Top of Listed records

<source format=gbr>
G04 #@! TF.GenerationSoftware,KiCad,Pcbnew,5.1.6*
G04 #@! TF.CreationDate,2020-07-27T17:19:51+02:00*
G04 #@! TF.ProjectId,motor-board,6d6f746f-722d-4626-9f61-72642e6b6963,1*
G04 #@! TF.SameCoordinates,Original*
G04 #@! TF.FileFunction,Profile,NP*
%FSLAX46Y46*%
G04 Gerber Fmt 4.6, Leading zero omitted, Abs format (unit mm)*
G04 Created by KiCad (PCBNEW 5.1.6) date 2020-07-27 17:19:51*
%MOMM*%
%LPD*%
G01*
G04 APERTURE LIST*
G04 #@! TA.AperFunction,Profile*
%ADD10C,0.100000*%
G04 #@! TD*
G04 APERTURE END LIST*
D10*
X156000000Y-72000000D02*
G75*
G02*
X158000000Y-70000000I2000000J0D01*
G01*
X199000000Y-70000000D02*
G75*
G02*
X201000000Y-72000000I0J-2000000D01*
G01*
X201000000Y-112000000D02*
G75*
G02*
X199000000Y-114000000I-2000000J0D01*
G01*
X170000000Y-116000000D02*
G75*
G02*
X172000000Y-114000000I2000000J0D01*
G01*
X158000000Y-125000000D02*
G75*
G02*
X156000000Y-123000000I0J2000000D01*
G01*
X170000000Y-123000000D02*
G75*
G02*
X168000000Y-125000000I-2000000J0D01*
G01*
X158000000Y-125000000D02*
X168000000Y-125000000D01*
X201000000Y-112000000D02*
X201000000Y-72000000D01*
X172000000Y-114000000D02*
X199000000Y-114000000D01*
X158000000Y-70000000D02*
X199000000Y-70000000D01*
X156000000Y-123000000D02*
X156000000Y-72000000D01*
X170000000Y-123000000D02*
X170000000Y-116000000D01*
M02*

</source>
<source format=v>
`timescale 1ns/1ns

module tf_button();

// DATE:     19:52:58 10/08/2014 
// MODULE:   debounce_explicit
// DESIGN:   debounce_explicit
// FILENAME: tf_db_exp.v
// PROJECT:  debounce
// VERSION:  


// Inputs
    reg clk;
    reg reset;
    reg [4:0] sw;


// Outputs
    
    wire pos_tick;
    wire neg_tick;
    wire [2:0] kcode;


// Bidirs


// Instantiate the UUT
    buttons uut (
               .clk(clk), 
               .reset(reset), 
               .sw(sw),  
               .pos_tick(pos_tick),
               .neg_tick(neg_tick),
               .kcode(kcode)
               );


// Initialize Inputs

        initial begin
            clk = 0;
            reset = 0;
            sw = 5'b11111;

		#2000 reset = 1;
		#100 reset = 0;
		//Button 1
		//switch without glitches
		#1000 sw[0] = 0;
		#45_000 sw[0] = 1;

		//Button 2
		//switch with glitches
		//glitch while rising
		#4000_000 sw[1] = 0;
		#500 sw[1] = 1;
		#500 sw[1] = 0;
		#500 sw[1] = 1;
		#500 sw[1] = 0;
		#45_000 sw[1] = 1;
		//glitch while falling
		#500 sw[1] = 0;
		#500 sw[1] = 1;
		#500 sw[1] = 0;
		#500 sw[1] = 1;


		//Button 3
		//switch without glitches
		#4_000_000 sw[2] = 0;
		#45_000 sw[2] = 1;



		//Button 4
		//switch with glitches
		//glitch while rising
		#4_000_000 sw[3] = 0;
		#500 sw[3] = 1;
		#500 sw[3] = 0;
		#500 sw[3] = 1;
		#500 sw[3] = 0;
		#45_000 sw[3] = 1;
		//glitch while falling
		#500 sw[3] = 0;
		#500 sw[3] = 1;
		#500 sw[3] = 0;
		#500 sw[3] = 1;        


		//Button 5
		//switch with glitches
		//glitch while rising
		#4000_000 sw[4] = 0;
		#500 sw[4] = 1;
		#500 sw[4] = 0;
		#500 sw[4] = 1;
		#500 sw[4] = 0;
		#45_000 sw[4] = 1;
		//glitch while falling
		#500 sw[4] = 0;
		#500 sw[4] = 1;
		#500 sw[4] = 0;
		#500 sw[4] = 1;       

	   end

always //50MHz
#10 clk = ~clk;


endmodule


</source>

Bottom of Listed records
Top of Listed records

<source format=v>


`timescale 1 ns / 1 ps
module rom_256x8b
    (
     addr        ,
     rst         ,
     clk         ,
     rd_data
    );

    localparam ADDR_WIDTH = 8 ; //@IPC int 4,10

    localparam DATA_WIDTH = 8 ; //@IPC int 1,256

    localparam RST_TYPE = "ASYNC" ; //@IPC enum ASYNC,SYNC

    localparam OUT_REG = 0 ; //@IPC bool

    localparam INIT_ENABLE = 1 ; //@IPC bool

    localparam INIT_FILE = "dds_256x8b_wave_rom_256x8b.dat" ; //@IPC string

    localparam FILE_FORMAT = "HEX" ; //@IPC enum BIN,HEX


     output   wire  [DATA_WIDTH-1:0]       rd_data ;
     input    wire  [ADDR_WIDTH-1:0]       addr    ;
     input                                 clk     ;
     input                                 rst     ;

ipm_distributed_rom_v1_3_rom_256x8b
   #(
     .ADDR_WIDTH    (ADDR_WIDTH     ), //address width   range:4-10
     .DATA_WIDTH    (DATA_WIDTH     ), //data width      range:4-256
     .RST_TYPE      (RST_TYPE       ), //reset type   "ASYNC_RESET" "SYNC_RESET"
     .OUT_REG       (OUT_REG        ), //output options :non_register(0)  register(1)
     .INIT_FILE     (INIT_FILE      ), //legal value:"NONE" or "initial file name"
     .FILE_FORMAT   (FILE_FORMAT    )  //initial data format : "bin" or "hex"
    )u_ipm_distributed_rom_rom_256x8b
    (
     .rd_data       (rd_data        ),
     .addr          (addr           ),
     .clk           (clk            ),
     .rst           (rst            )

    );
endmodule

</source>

Bottom of Listed records

▶ [Your instructions]
When a line above contains the string "Profile", copy that line.

▶ [Solution to the problem]
G04 #@! TF.FileFunction,Profile,NP*
G04 #@! TA.AperFunction,Profile*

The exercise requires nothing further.